Work to complete: Rewrite the text of all the data below, changing "scatter plot" to "scatter diagram" and leaving everything else unchanged. Omit the pictures from your response.

Rendered chart images:
BEGIN

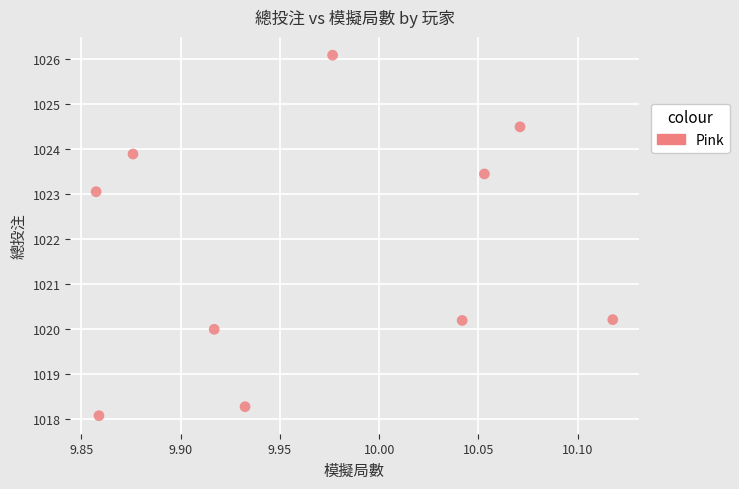

What Y value in the scatter plot is closest to 1022?

1023.1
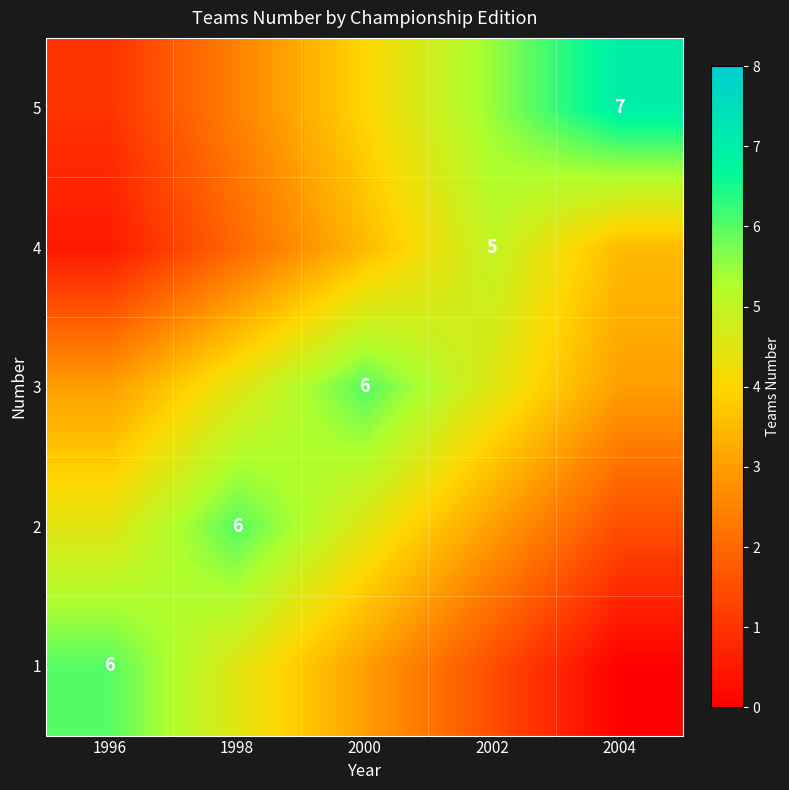

The 2 series shows 8.9 at 1998. True or false?

False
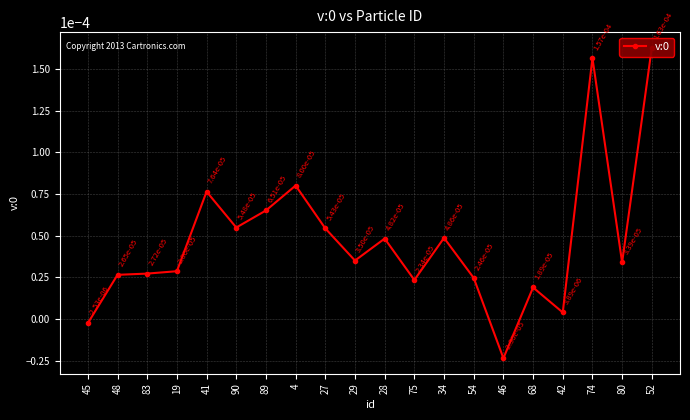

Rank the categories by value from highest to lowest.

52, 74, 4, 41, 89, 90, 27, 34, 28, 29, 80, 19, 83, 48, 54, 75, 68, 42, 45, 46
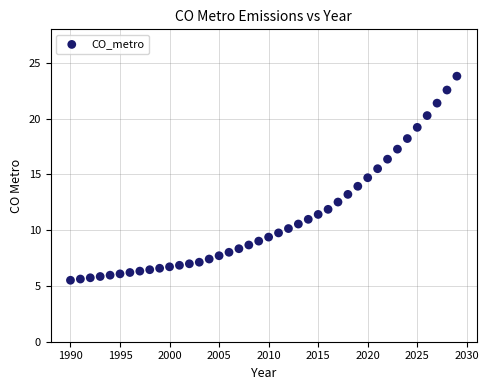

What is the range of Y values (max minus min)?

18.3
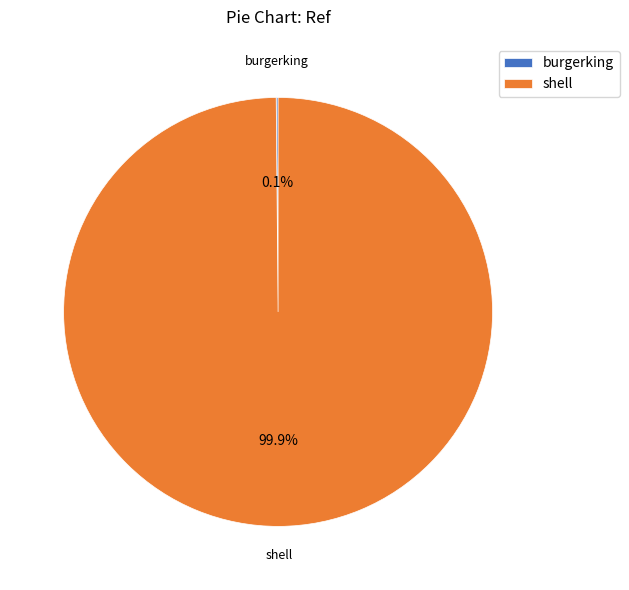

Is there any slice that represents more than half of the pie?

Yes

END

Written response:
What Y value in the scatter diagram is closest to 1022?

1023.1

The 2 series shows 8.9 at 1998. True or false?

False

Rank the categories by value from highest to lowest.

52, 74, 4, 41, 89, 90, 27, 34, 28, 29, 80, 19, 83, 48, 54, 75, 68, 42, 45, 46

What is the range of Y values (max minus min)?

18.3

Is there any slice that represents more than half of the pie?

Yes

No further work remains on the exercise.